Dee Caffari is the first woman to have single-handedly sailed non-stop around the world in both directions and the only woman to have sailed non-stop around the world a total of three times.
What course did you study here?
“I studied Human Movement Studies before embarking on a PGCE which led to a career teaching in local schools. It was a fantastic environment of extremely skilled athletes with a real passion for sharing their sports with us all. I met athletes from all disciplines and levels of their sport; from Olympians and elite athletes to those transitioning to other sports.
We were given the opportunity to learn and play every type of sport you could think of and my overwhelming memory from this degree was having our cricket session with Bernie White. He was a traditionalist and the match was played in front of the James Graham building on the quad, in full sight of everyone. Therefore, it was important that we all looked the part even if our skill level was not necessarily quite as impressive as our attire. It was cricket whites or don’t bother showing up and, because it was Bernie, we all wanted to show up.”
What did you do after teaching in local schools?
“After my first-year teaching, I moved to the south coast to work at an International College for several years before re-training as a water sports instructor. Working in the water sports industry led to sailing opportunities and ultimately a career change to become a professional sailor.”
Why did you get in touch with your old university?
“Only four men have completed this demanding voyage and it is an achievement I am extremely proud of. Spending six months at sea alone is both physically and mentally demanding, so when I had the opportunity to race solo around the world, the right way, in a race called the Vendee Globe, I knew I needed to up my game.

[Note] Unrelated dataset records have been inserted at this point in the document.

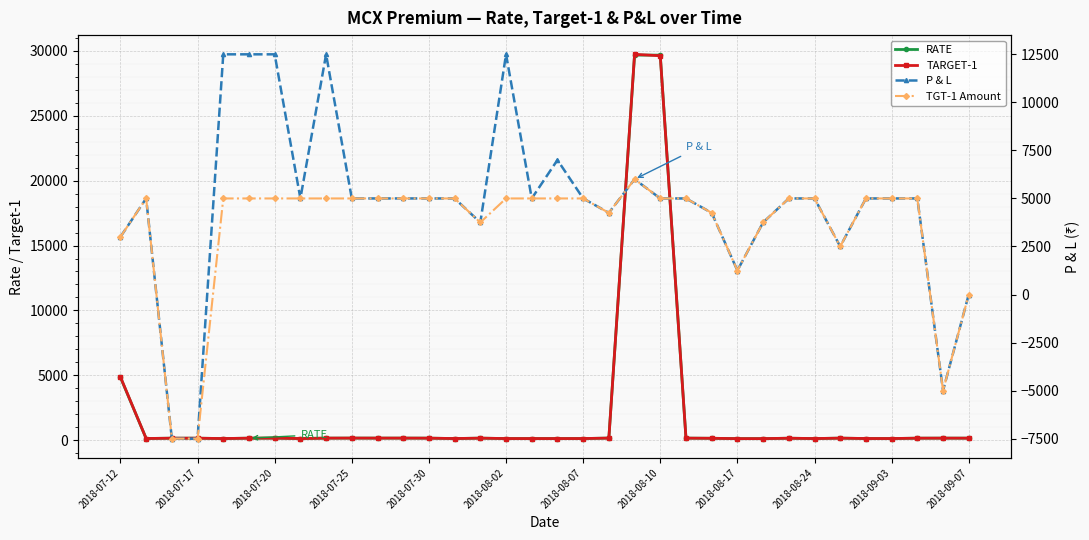

Which series ends up on top after the final intersection of P & L and RATE?

RATE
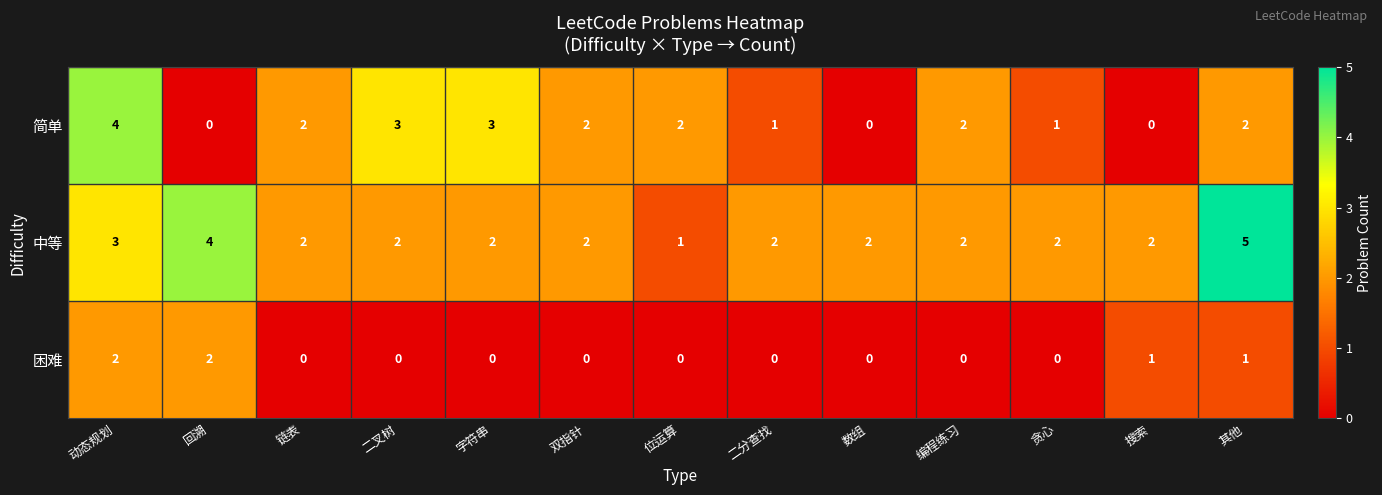

What is the difference between the highest and lowest values at 动态规划?

2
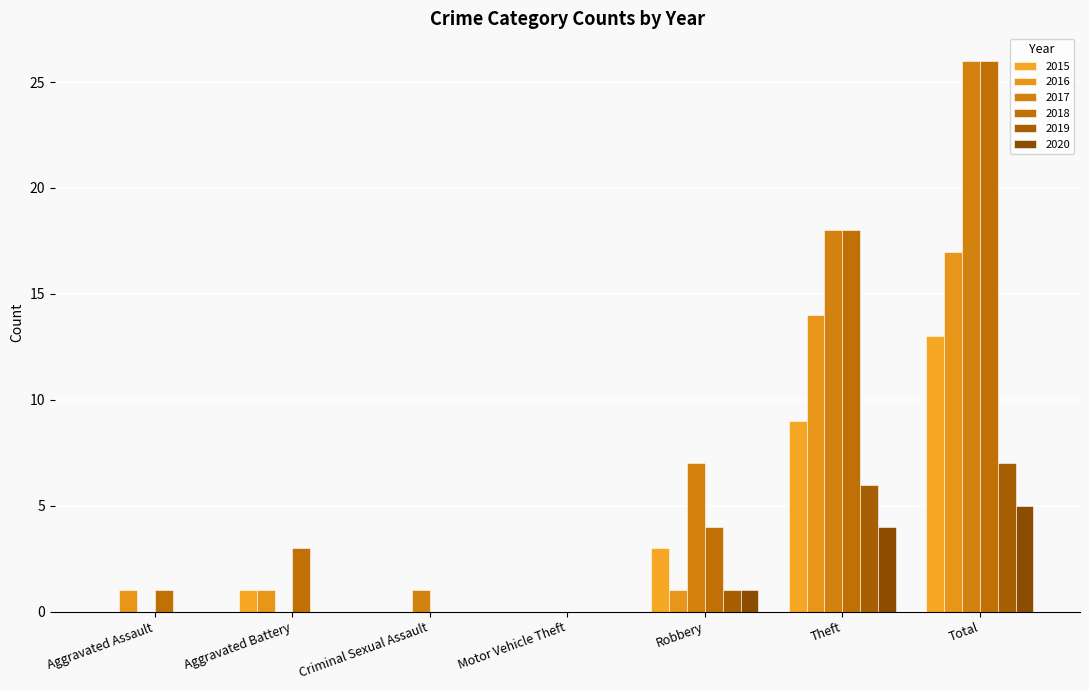

At which label does 2016 reach its minimum?

Criminal Sexual Assault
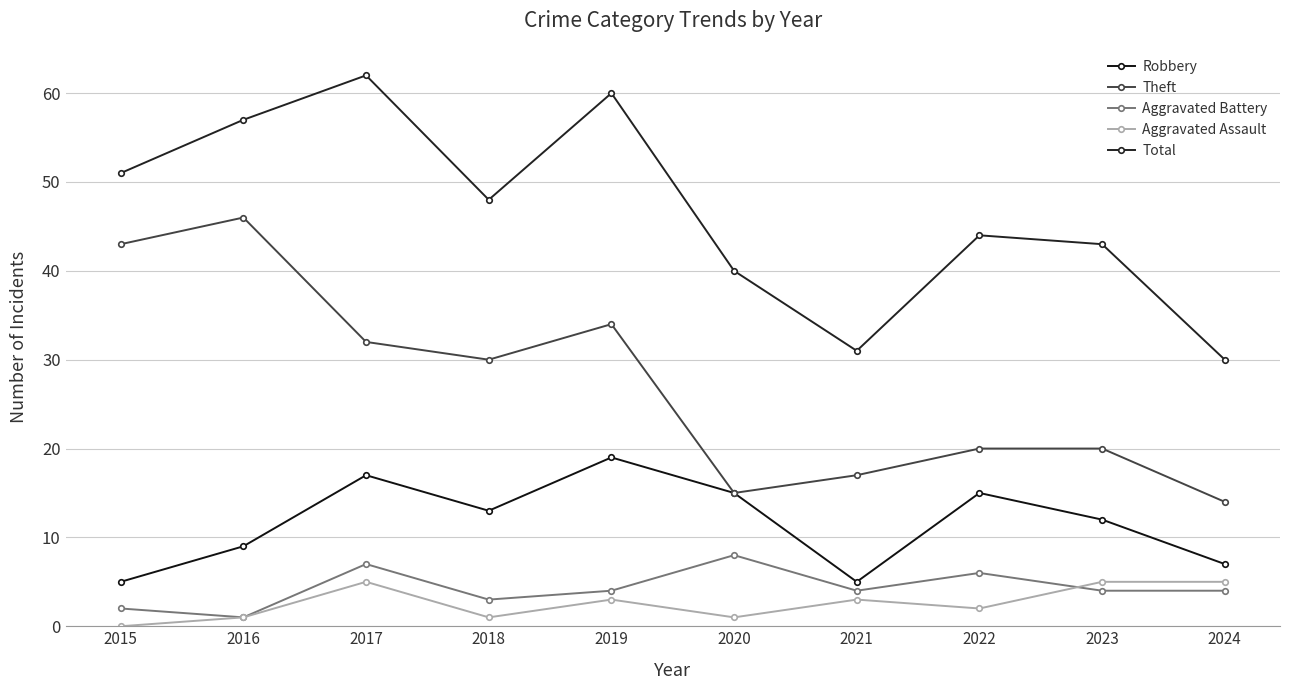

What is the value of the Aggravated Assault point at the 6th from the left?

1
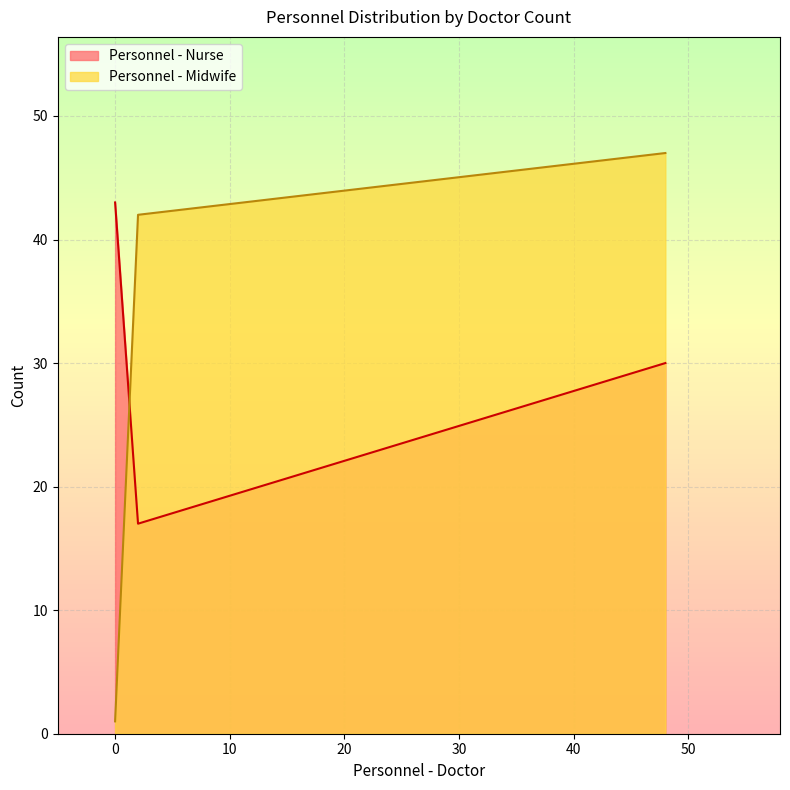

At 2, list the series in order from smallest to largest.

Personnel - Nurse, Personnel - Midwife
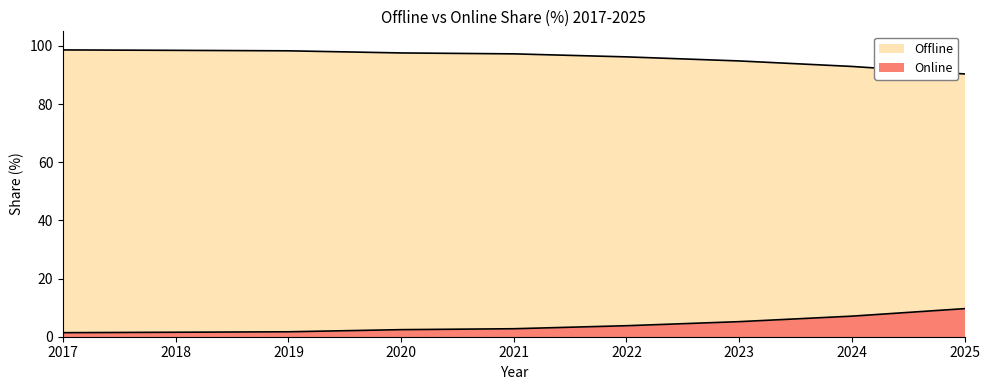

True or false: Online and Offline intersect in this chart.

False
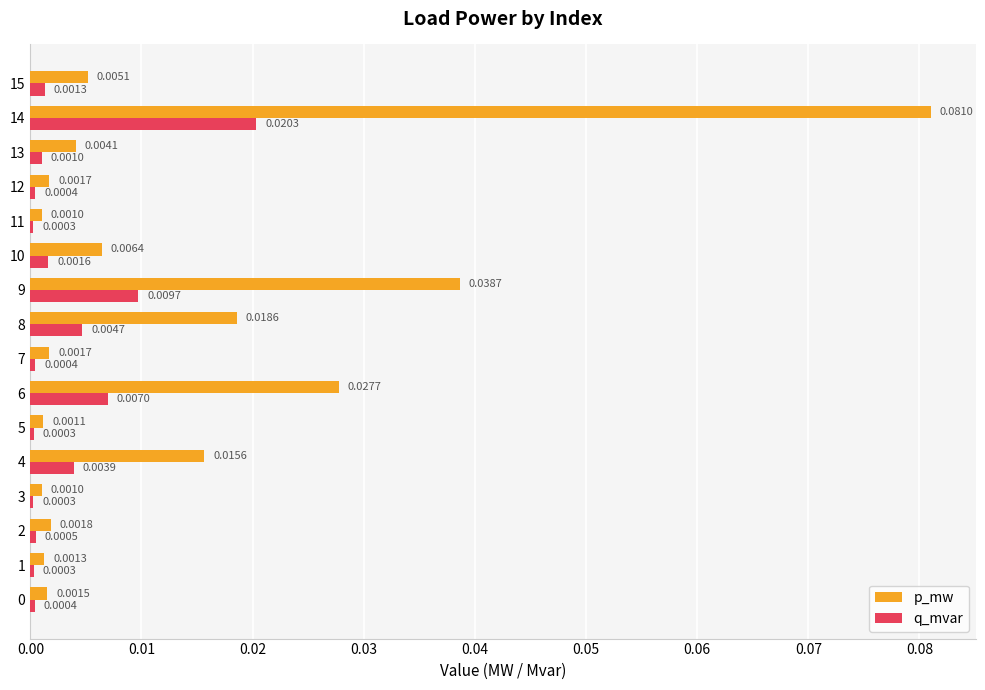

Which series has the largest total across all categories?

p_mw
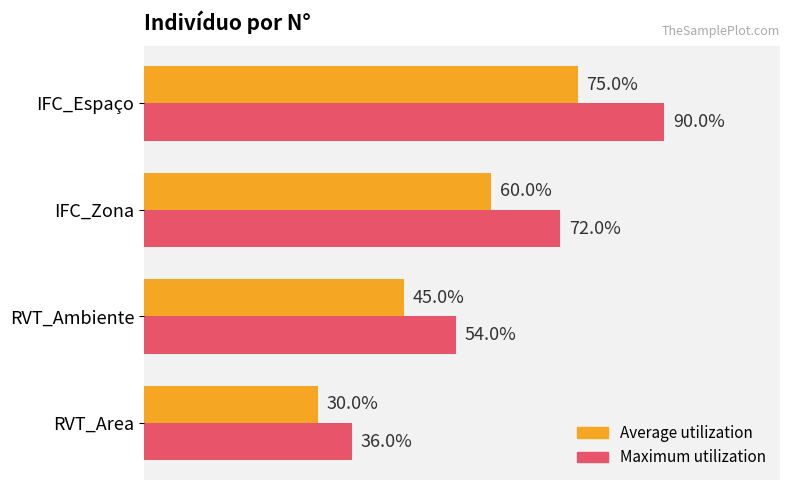

Which series has the largest range (max minus min)?

Maximum utilization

“I had just been awarded my honorary masters from Leeds Metropolitan University when we began discussions about the physical and psychological preparation required to step up to this level of racing.
“Leeds Met kindly offered to support my journey and I worked with them on my preparation so I could be in the best place possible for the Vendee Globe. I believe the work we did together was of great benefit and provided a level of confidence in my ability to manage myself and perform optimally throughout the race.”
Can you tell us a bit about your most recent race around the world?
“I was skipper of Turn the Tide on Plastic in the last edition of The Ocean Race. I led a mixed, youth, international team with a strong sustainability message.
“Along the race we sampled ocean water every day in some of the most remote areas of the world. We were testing for microplastic content and the results revealed the shocking truth that it is a problem everywhere, even in the depths of the Southern Ocean.
“I had seen macro plastics before; balloons, nets, crates, bottles and food packaging but I’d never thought about smaller plastic particles that had broken down, many of which can’t be seen with the naked eye.
“This data had never been gathered before and we now had research results that could not be ignored. The fight for Ocean Health was able to gather momentum and I am very proud that, in some way, we contributed to the shift in attitudes and reduction in our reliance on plastics in our day to day lives.
What have you been doing since you returned home?
“I have continued to work towards a more sustainable future as Chair of the World Sailing Trust and helping organisations to become more sustainable in their practise.
“Alongside my sailing, I will continue to challenge organisations to become more sustainable and advise on ways they can achieve this.”
“The fight for Ocean Health was able to gather momentum and I am very proud that, in some way, we contributed to the shift in attitudes and reduction in our reliance on plastics in our day to day lives.”